## Texto del documento
= = = = =

José y María encuentran sitio en un establo. Menos mal, porque el tiempo apremiaba. Ella lo sabe, lo siente, ha llegado el momento. «Dio a luz a su hijo primogénito y lo envolvió en pañales y lo acostó en un pesebre» – dice Lucas. No se puede describir semejante acontecimiento de forma más escueta y sobria. El niño ha nacido y punto final. No se percibe el afán de plasmar algo maravilloso. En otras ocasiones la Biblia ha descrito minuciosamente el proceso del nacimiento, pero el Hijo de Dios no ha merecido tantos honores.
Los primeros testigos de este acontecimiento excepcional serán gentes de poca monta, insignificantes, unos pastorcillos. Los pastores no son gente muy recomendable, tienen mala fama entre los aldeanos. Y no han venido por casualidad, han sido escogidos: un ángel ha ido a buscarlos. Este ángel no tiene nombre (no todos los ángeles tienen nombre, ellos sabrán como se llaman unos a otros). Sus interlocutores tienen miedo, como siempre en estos casos (ver un ángel tiene que acojonar). Él les tranquiliza, también como siempre, y les anuncia el nacimiento del «Salvador». Siguen, según el proceso clásico, con la prueba de fe: «Lo reconoceréis por esta señal: es un recién nacido envuelto en pañales que yace en un pesebre» (las pistas también son acojonantes). Finalmente la oración, pero esta vez tienen el honor de que el coro lo forme una «tropa numerosa del ejército celestial».

= = = = =

## Conjunto de tareas
#1 ¿Cómo se dice en inglés esta oración del texto sobre la Natividad: «Los pastores no son gente muy recomendable, tienen mala fama entre los aldeanos.»?
#2 Reproduce sin ningún cambio el pasaje del texto sobre la Natividad que empieza con "José y María" y sigue hasta "merecido tantos honores.".
#3 ¿Concuerda con el texto sobre la Natividad cada una de estas afirmaciones? (a) El ángel que va a buscar a los pastores tiene nombre. (b) Los pastores tienen mala fama entre los aldeanos. (c) José y María encuentran sitio en una posada. Contesta sí o no a cada una y cita las palabras del texto que lo deciden.

= = = = =

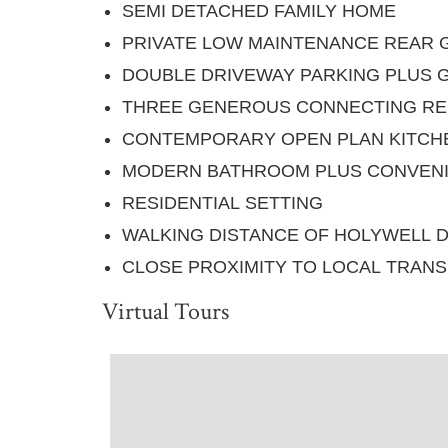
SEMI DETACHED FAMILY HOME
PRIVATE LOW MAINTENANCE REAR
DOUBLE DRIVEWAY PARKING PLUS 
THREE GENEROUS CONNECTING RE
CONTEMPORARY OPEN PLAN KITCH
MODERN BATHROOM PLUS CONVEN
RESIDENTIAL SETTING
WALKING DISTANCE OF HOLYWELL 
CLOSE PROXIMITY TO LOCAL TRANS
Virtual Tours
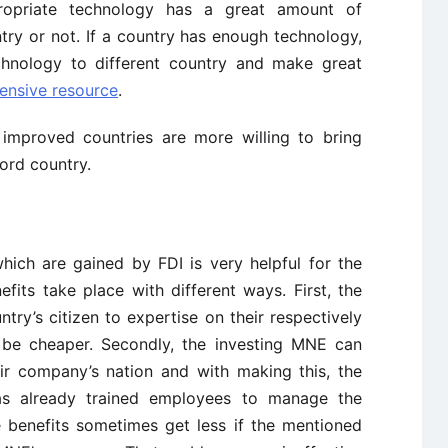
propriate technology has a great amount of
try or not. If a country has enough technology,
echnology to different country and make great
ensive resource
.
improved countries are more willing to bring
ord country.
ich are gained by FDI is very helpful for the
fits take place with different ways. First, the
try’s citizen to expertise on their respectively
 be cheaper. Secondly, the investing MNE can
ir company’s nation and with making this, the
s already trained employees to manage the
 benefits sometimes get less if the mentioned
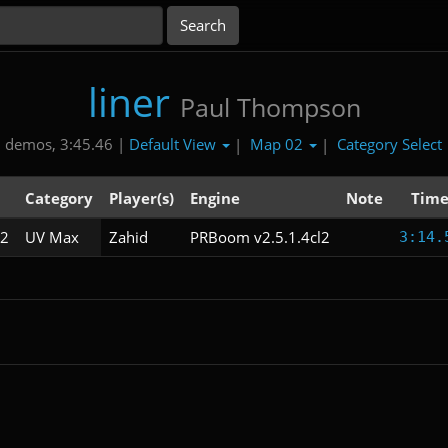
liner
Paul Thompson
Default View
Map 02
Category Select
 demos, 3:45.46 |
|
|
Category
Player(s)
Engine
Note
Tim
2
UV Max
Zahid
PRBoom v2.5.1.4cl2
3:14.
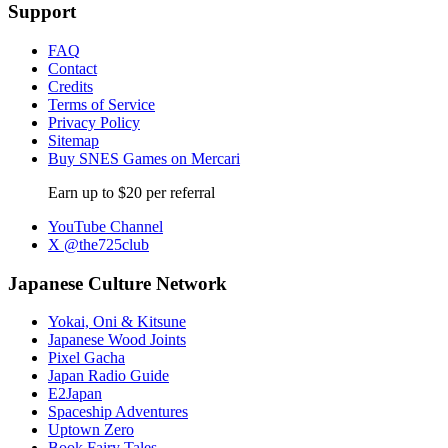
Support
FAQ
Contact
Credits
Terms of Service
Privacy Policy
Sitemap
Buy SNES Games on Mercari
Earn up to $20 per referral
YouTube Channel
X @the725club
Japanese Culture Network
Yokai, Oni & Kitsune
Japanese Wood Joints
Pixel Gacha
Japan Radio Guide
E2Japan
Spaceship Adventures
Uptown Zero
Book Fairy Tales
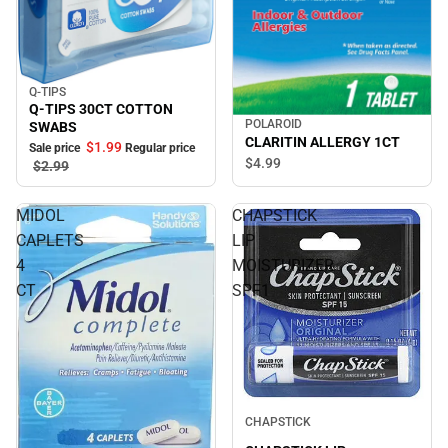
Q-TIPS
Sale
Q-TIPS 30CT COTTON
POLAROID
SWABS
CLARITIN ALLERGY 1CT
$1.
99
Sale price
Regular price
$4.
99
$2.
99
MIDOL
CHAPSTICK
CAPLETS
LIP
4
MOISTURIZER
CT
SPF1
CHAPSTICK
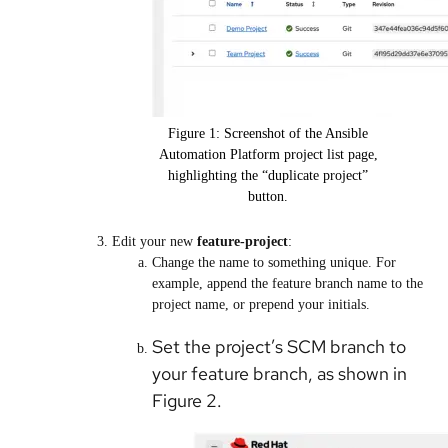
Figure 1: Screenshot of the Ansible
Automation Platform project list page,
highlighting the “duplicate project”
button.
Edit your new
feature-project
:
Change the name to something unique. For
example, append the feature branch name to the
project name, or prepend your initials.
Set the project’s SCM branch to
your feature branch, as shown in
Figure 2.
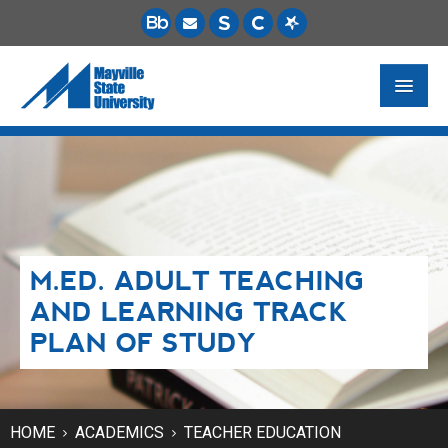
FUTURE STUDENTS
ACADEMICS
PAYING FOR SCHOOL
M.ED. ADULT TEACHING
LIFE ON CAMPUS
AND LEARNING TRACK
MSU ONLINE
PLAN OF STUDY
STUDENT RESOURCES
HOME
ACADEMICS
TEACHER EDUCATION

= = = = =

## Respuestas por tarea
#1 Shepherds are not very respectable people; they have a bad reputation among the villagers.

#2
José y María encuentran sitio en un establo. Menos mal, porque el tiempo apremiaba. Ella lo sabe, lo siente, ha llegado el momento. «Dio a luz a su hijo primogénito y lo envolvió en pañales y lo acostó en un pesebre» – dice Lucas. No se puede describir semejante acontecimiento de forma más escueta y sobria. El niño ha nacido y punto final. No se percibe el afán de plasmar algo maravilloso. En otras ocasiones la Biblia ha descrito minuciosamente el proceso del nacimiento, pero el Hijo de Dios no ha merecido tantos honores.

#3
(a) No: «Este ángel no tiene nombre».
(b) Sí: «tienen mala fama entre los aldeanos».
(c) No: «José y María encuentran sitio en un establo».